▶ _PROBLEM DESCRIPTION_
Using the records below, give the number of lines where the string "DataFrame" shows up. Add nothing to it.

── EXTRACTED ENTRIES

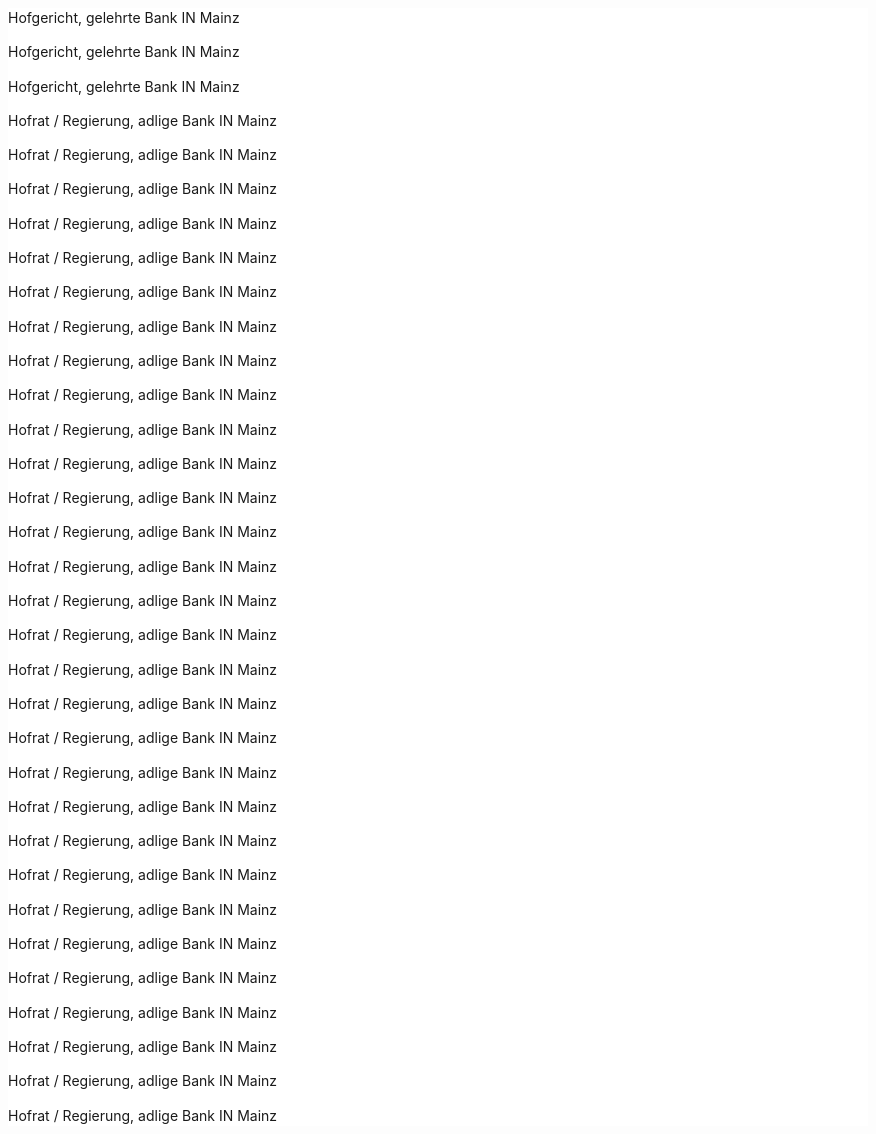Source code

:  Hofgericht, gelehrte Bank  IN  Mainz

 Hofgericht, gelehrte Bank  IN  Mainz

 Hofgericht, gelehrte Bank  IN  Mainz

 Hofrat / Regierung, adlige Bank  IN  Mainz

 Hofrat / Regierung, adlige Bank  IN  Mainz

 Hofrat / Regierung, adlige Bank  IN  Mainz

 Hofrat / Regierung, adlige Bank  IN  Mainz

 Hofrat / Regierung, adlige Bank  IN  Mainz

 Hofrat / Regierung, adlige Bank  IN  Mainz

 Hofrat / Regierung, adlige Bank  IN  Mainz

 Hofrat / Regierung, adlige Bank  IN  Mainz

 Hofrat / Regierung, adlige Bank  IN  Mainz

 Hofrat / Regierung, adlige Bank  IN  Mainz

 Hofrat / Regierung, adlige Bank  IN  Mainz

 Hofrat / Regierung, adlige Bank  IN  Mainz

 Hofrat / Regierung, adlige Bank  IN  Mainz

 Hofrat / Regierung, adlige Bank  IN  Mainz

 Hofrat / Regierung, adlige Bank  IN  Mainz

 Hofrat / Regierung, adlige Bank  IN  Mainz

 Hofrat / Regierung, adlige Bank  IN  Mainz

 Hofrat / Regierung, adlige Bank  IN  Mainz

 Hofrat / Regierung, adlige Bank  IN  Mainz

 Hofrat / Regierung, adlige Bank  IN  Mainz

 Hofrat / Regierung, adlige Bank  IN  Mainz

 Hofrat / Regierung, adlige Bank  IN  Mainz

 Hofrat / Regierung, adlige Bank  IN  Mainz

 Hofrat / Regierung, adlige Bank  IN  Mainz

 Hofrat / Regierung, adlige Bank  IN  Mainz

 Hofrat / Regierung, adlige Bank  IN  Mainz

 Hofrat / Regierung, adlige Bank  IN  Mainz

 Hofrat / Regierung, adlige Bank  IN  Mainz

 Hofrat / Regierung, adlige Bank  IN  Mainz

 Hofrat / Regierung, adlige Bank  IN  Mainz
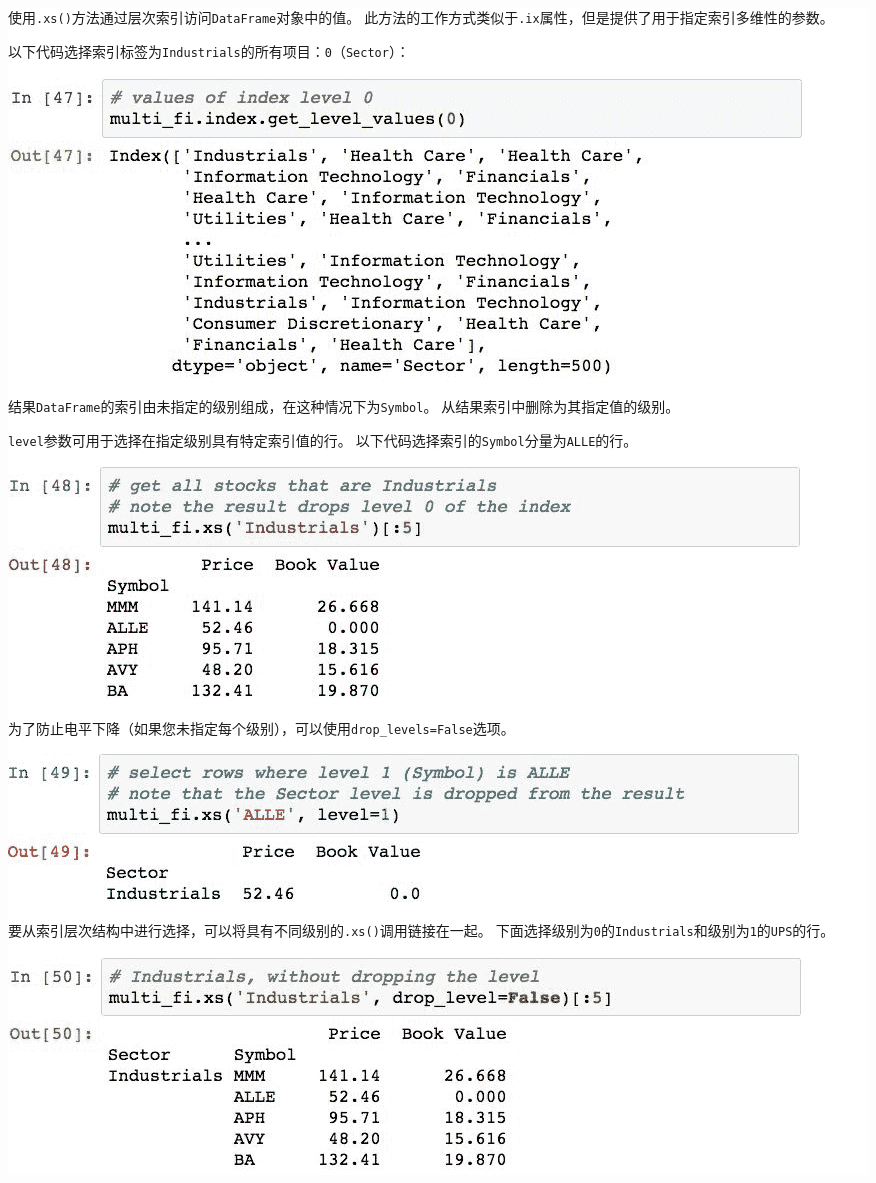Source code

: 使用`.xs()`方法通过层次索引访问`DataFrame`对象中的值。 此方法的工作方式类似于`.ix`属性，但是提供了用于指定索引多维性的参数。

以下代码选择索引标签为`Industrials`的所有项目：`0`（`Sector`）：

![](img/00272.jpeg)

结果`DataFrame`的索引由未指定的级别组成，在这种情况下为`Symbol`。 从结果索引中删除为其指定值的级别。

`level`参数可用于选择在指定级别具有特定索引值的行。 以下代码选择索引的`Symbol`分量为`ALLE`的行。

![](img/00273.jpeg)

为了防止电平下降（如果您未指定每个级别），可以使用`drop_levels=False`选项。

![](img/00274.jpeg)

要从索引层次结构中进行选择，可以将具有不同级别的`.xs()`调用链接在一起。 下面选择级别为`0`的`Industrials`和级别为`1`的`UPS`的行。

![](img/00275.jpeg)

────

▶ _REPLY TO THE EXERCISE_
2